Your instructions: Recast every line of the data below as a numbered list, skipping any blank lines and omitting the pictures.

Items listed in a dataset
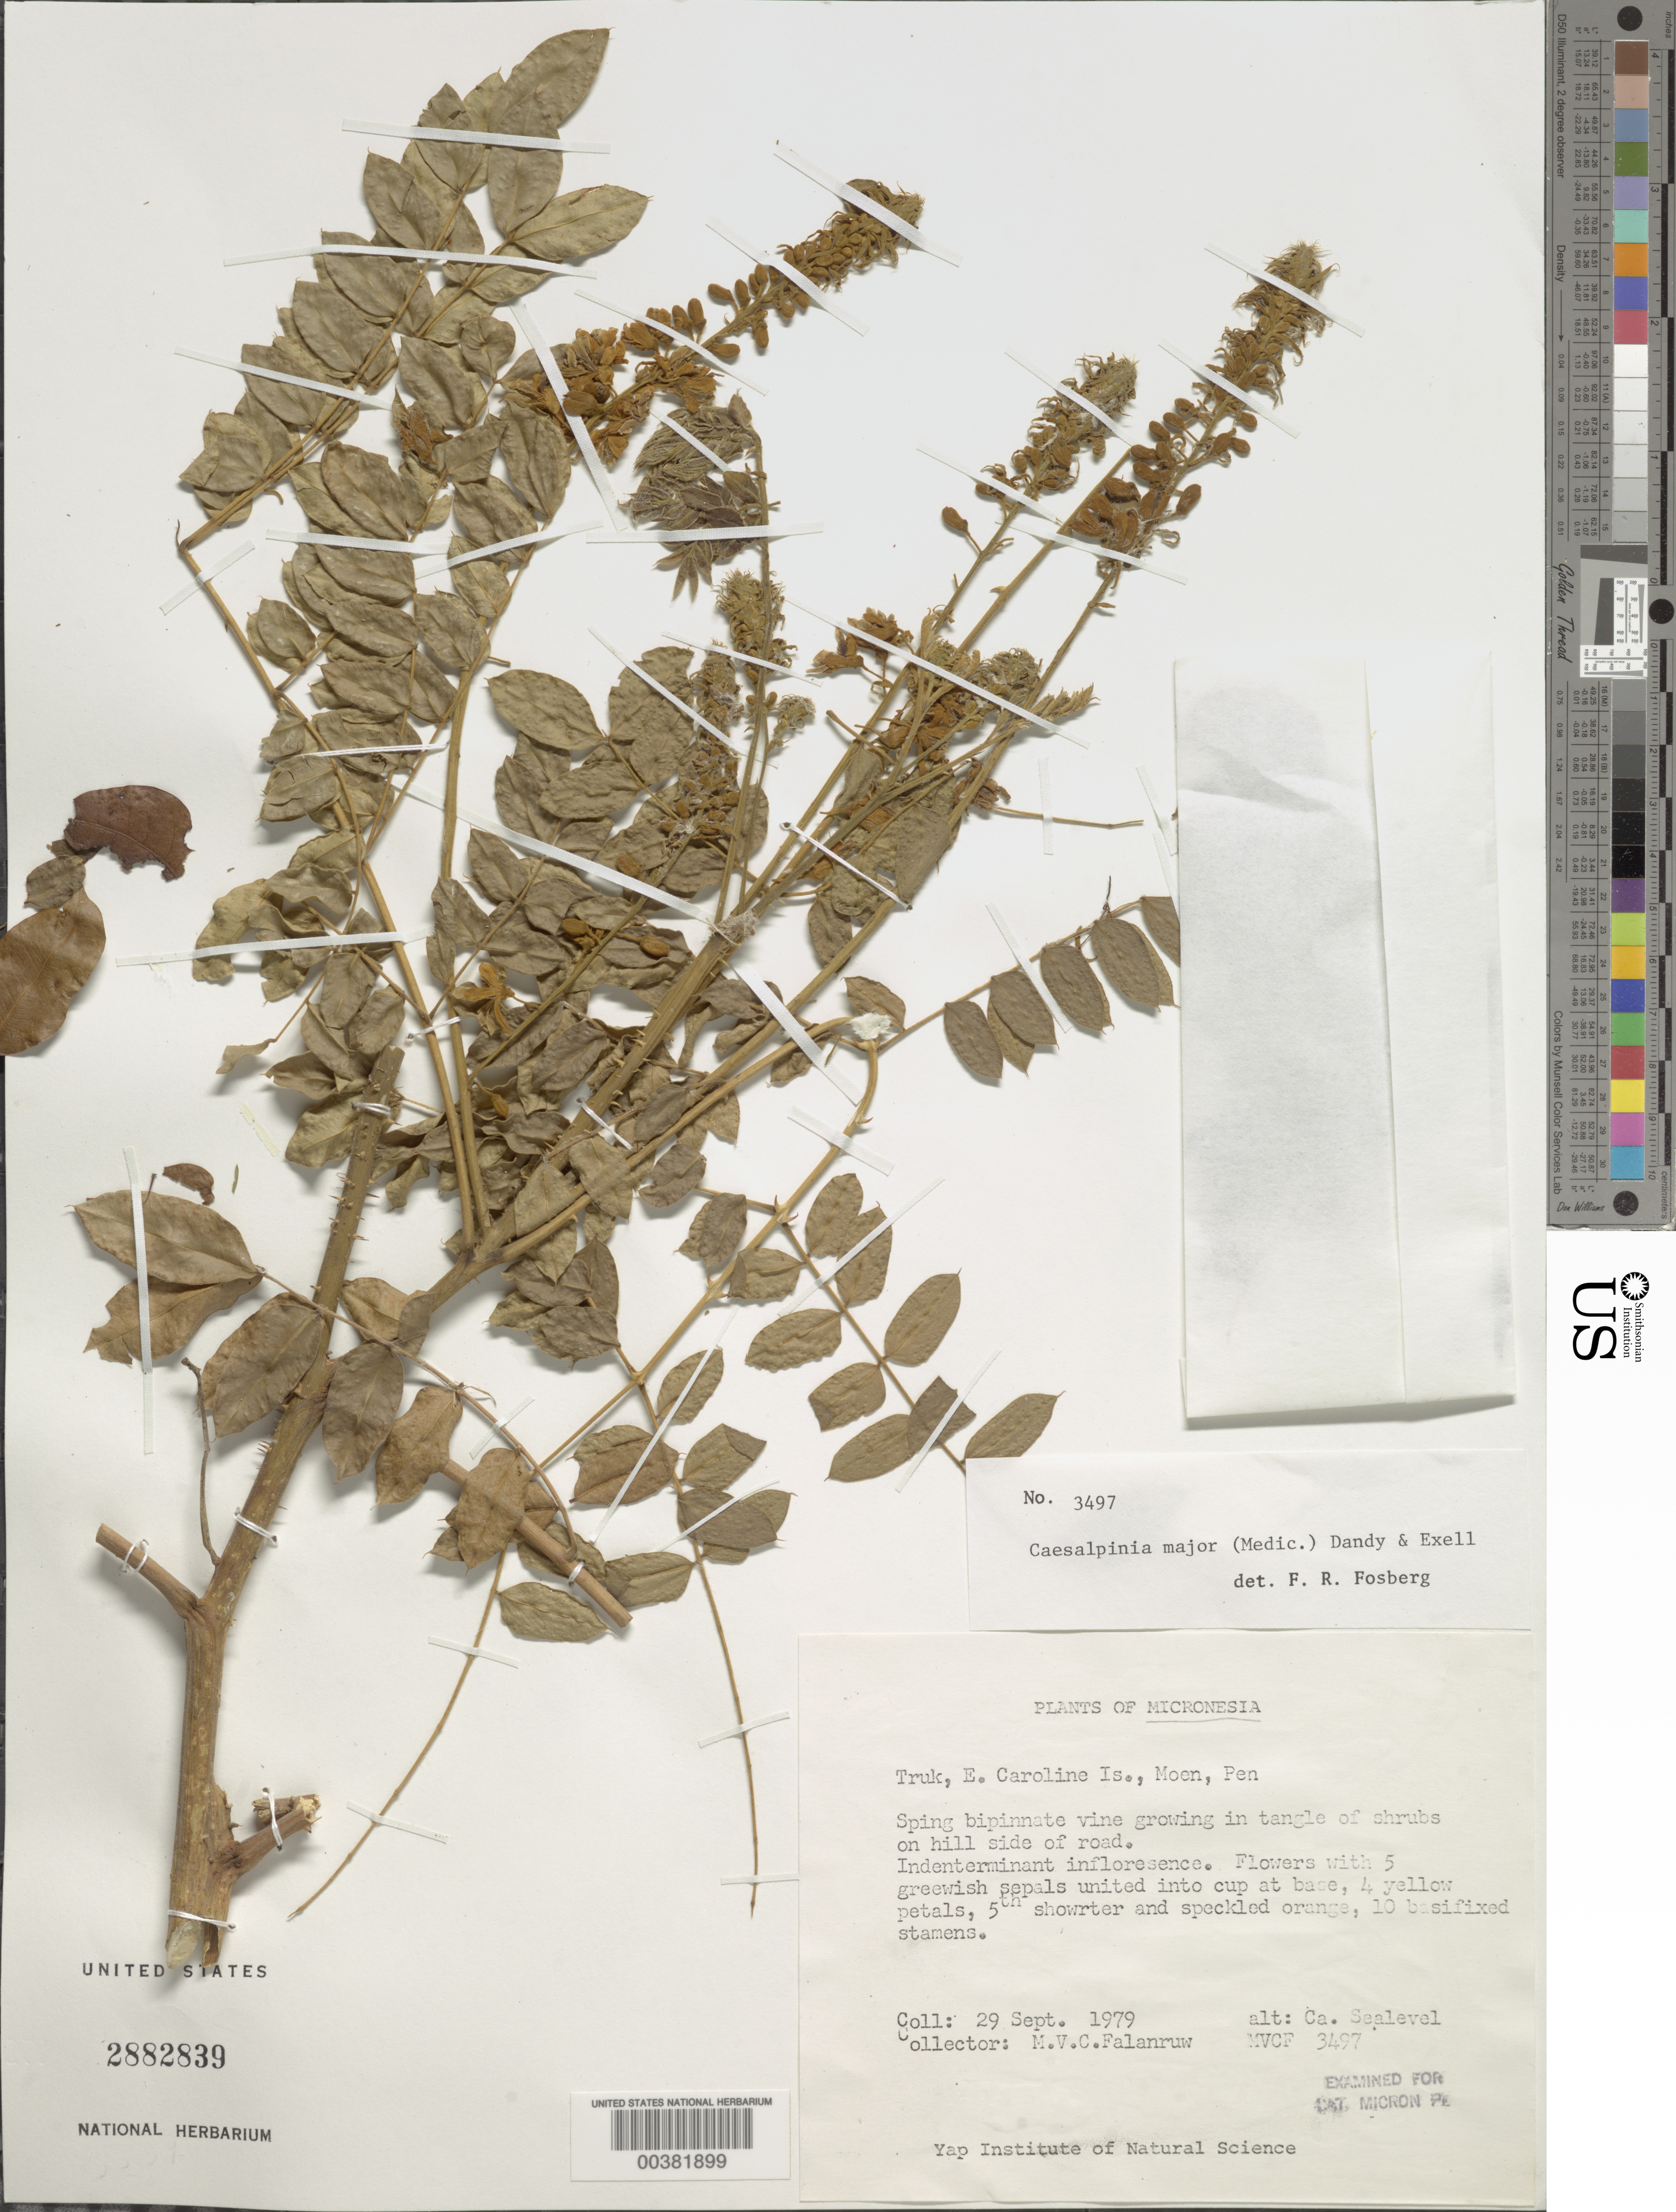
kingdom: Plantae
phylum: Tracheophyta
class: Magnoliopsida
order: Fabales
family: Fabaceae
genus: Guilandina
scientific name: Guilandina major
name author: (Medik.) Small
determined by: Wagner, W. L., (BOT), Smithsonian Institution - National Museum of Natural History (UNITED STATES)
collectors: M. V. Falanruw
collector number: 3497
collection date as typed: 29 Sep 1979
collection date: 1979-09-29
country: Micronesia, Federated States of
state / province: Truk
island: Moen [Wono]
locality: Moen, pen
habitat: On hill side of road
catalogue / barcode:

Full response:
1. kingdom: Plantae
2. phylum: Tracheophyta
3. class: Magnoliopsida
4. order: Fabales
5. family: Fabaceae
6. genus: Guilandina
7. scientific name: Guilandina major
8. name author: (Medik.) Small
9. determined by: Wagner, W. L., (BOT), Smithsonian Institution - National Museum of Natural History (UNITED STATES)
10. collectors: M. V. Falanruw
11. collector number: 3497
12. collection date as typed: 29 Sep 1979
13. collection date: 1979-09-29
14. country: Micronesia, Federated States of
15. state / province: Truk
16. island: Moen [Wono]
17. locality: Moen, pen
18. habitat: On hill side of road
19. catalogue / barcode:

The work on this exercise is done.